Il faut ajouter deux autres aspects.

5/ Ces propositions n’indiquent nullement un revirement libéral de la part de Lénine. Dans une lettre à Kamenev datant de la même période, il déclare :

C’est une très grande erreur de penser que la NEP avait mis fin à la terreur ; nous allons encore recourir à la terreur et à la terreur économique8.

Mais cette terreur, qui allait survivre à la réduction prévue de l’appareil d’Etat et de la Tchéka, aurait dû être menace de terreur plutôt que terreur effective :

Il faudrait trouver moyen de le faire comprendre «délicatement et poliment» à tous ceux qui voudraient à présent transgresser les limites assignées par le pouvoir aux hommes d’affaires9.

(et chacun notera la réapparition ici de ce motif de la politesse). Lénine avait raison sur ce point : la « dictature» fait référence à l’excès constitutif du pouvoir (d’Etat) et à ce niveau là, il n’y a pas de neutralité. La question cruciale est de savoir à qui revient cet «excès»? Si ce n’est pas «le nôtre», c’est donc «le leur»…

6/ En «rêvant» (l’expression est la sienne) de la méthode de travail de la CCC, il explique comment cette instance devrait avoir recours à

une farce mi-plaisante, une ruse, un bon tour ou quelque chose dans ce genre. Je sais que dans un Etat grave et compassé de l’Europe occidentale, cette idée aurait vraiment provoqué l’horreur; aucun fonctionnaire qui se respecte n’aurait consenti même à la discuter. Mais j’espère que nous ne sommes pas encore bureaucratisés à ce point, et que la discussion de cette idée ne provoque chez nous que de la bonne humeur.

En effet, pourquoi ne pas joindre l’agréable à l’utile ? Pourquoi ne pas profiter d’une farce plaisante ou mi-plaisante pour suspendre quelque chose de ridicule, quelque chose de nuisible, ou de semi-ridicule, de semi-nuisible, etc. ?10

N’est-ce pas là quelque chose comme le double obscène de ce pouvoir exécutif, lui, «sérieux», concentré dans le CC et le Politburo –farces, ruses de la raison… un rêve merveilleux, une utopie néanmoins, mais pourquoi ? La faiblesse de Lénine tenait au fait qu’il voyait le problème de la «bureaucratie», ou comme un problème de «bureaucratie», mais en en sous-estimant le poids et la dimension réelle:

Son analyse sociale a été menée en raisonnant sur trois classes seulement : les ouvriers, les paysans, la bourgeoisie, sans tenir compte de l’appareil étatique en tant que couche sociale distincte dans un pays qui nationalisait les branches essentielles de l’économie11.
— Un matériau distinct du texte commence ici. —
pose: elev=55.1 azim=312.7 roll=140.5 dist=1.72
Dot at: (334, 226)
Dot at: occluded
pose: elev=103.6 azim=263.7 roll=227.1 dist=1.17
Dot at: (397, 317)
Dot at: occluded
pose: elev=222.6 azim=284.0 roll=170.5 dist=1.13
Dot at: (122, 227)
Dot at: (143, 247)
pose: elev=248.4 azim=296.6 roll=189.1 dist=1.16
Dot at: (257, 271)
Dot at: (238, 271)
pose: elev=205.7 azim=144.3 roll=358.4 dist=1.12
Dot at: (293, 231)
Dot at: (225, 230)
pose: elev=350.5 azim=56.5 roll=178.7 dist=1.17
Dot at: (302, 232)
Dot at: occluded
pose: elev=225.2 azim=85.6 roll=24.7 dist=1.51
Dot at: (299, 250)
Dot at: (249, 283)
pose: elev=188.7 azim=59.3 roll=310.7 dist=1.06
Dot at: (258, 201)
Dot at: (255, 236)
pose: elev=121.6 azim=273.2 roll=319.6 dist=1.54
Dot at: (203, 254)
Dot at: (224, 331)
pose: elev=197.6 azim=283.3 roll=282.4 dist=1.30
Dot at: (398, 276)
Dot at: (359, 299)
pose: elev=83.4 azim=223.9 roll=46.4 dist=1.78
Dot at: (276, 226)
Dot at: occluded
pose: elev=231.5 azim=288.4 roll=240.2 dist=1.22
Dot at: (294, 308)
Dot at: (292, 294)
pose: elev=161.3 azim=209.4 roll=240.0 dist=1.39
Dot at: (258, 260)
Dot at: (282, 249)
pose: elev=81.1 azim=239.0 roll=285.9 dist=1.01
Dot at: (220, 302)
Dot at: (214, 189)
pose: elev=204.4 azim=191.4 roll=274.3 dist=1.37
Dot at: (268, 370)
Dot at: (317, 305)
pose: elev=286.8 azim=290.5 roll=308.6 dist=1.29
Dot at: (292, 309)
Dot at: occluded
Ce qui veut dire que les bolcheviks n’avaient pas tardé à prendre conscience du fait que leur pouvoir politique manquait d’un fondement social distinct : ils exerçaient leur pouvoir au nom d’une classe ouvrière dont la majeure partie avait disparu dans la guerre civile, aussi gouvernaient-ils dans un «vide» de représentation sociale. Cependant, en se percevant comme pouvoir politique «pur» imposant leur volonté sur une société, ils ne virent pas que, dès lors que la bureaucratie d’Etat en «possédant» (en agissant comme un gardien en l’absence du propriétaire) les forces de production,

elle est devenue la base sociale véritable du pouvoir. Un pouvoir politique «pur», privé de tout fondement social, cela n’existe pas. Le pouvoir doit trouver une base sociale autre que les seuls appareils de contrainte. Le «vide» où le régime soviétique semblait suspendu a bien vite été comblé, même si les bolcheviks ne l’ont pas vu ou pas voulu le voir12.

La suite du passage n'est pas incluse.